末崎毅、吉川啓一郎、石山英明
2016年3月1日22時08分
来春卒業する学生の就職活動が1日、正式にスタートした。今年も学生にとって就職しやすい売り手市場で、企業側は早く良い人材を確保しようと動く。競争が激化する中、実態と異なる「好待遇」で誘う「ブラック求人」もまぎれており、学生は注意が必要だ。
1日、千葉市の幕張メッセで始まったリクルートキャリアの合同企業説明会。2日間で学生のべ約4万人、企業640社の参加を見込む。
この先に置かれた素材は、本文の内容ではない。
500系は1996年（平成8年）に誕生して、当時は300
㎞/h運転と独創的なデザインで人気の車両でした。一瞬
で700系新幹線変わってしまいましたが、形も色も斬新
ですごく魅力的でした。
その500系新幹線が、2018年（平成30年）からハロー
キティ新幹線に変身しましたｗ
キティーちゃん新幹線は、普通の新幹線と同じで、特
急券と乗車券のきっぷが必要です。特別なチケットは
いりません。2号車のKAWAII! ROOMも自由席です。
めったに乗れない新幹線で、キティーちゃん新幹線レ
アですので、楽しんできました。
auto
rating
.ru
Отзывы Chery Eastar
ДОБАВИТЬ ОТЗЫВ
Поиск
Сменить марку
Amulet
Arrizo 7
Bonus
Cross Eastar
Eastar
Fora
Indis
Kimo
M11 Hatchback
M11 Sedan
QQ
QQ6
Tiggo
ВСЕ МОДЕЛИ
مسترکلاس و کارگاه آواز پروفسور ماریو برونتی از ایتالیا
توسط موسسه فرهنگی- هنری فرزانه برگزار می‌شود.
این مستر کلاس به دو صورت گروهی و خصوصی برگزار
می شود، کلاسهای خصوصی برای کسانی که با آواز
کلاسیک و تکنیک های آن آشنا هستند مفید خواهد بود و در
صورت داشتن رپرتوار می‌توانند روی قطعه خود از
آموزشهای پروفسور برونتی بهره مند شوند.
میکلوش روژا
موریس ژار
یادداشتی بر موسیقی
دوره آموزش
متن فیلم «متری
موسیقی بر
早朝の高速バスで静岡県から訪れた国立大3年の男性は、この日が初めての就活。「少し早く動いても、あまり変わらないと思って」。一方、東京都の私立大3年の女性は前日、1月にインターンシップに参加した企業の2次面接を受けた。「内定を得ても、まだ『押さえ』かな。自分にあった会社をみつけたい」
今年の選考解禁は6月で、昨年より2カ月早い。説明会の期間が短い「短期決戦」だ。リクルートキャリアの岡崎仁美・就職みらい研究所長は「今年は学生も企業も『スタートダッシュ』の傾向がある。昨年、予定通りに採用できなかった社も多く、採用意欲は昨年以上に高い」と話す。
ここ数年目立つのが、「ブラック求人」の被害だ。うそやあいまいな表現で実際と違う好条件を示して入社させようとする。厚生労働省によると、2014年度、求人の記載内容についてハローワークに寄せられた苦情などは1万2千件。前年度より3割増で、実際の賃金などが違うといった苦情が多いという。
若者の雇用問題に取り組むNPO法人「POSSE」の今野晴貴代表は「この1、2年で『求人詐欺』が増えた。ブラック企業とまではいえない普通の企業でもでたらめを書くのが特徴。入社後に気づいても我慢するケースが多い。表に出ているのは氷山の一角だ」と話す。特に「固定残業代」をめぐる相談が増加。例えば「月額20万円」の場合、基本給15万円と営業手当5万円が払われたが、時間に見あった残業代が支払われない。ほかにも、週休2日なのに休みがほとんどない▽社会保険完備なのに加入できない▽そもそも仕事内容が違う――といったケースがある。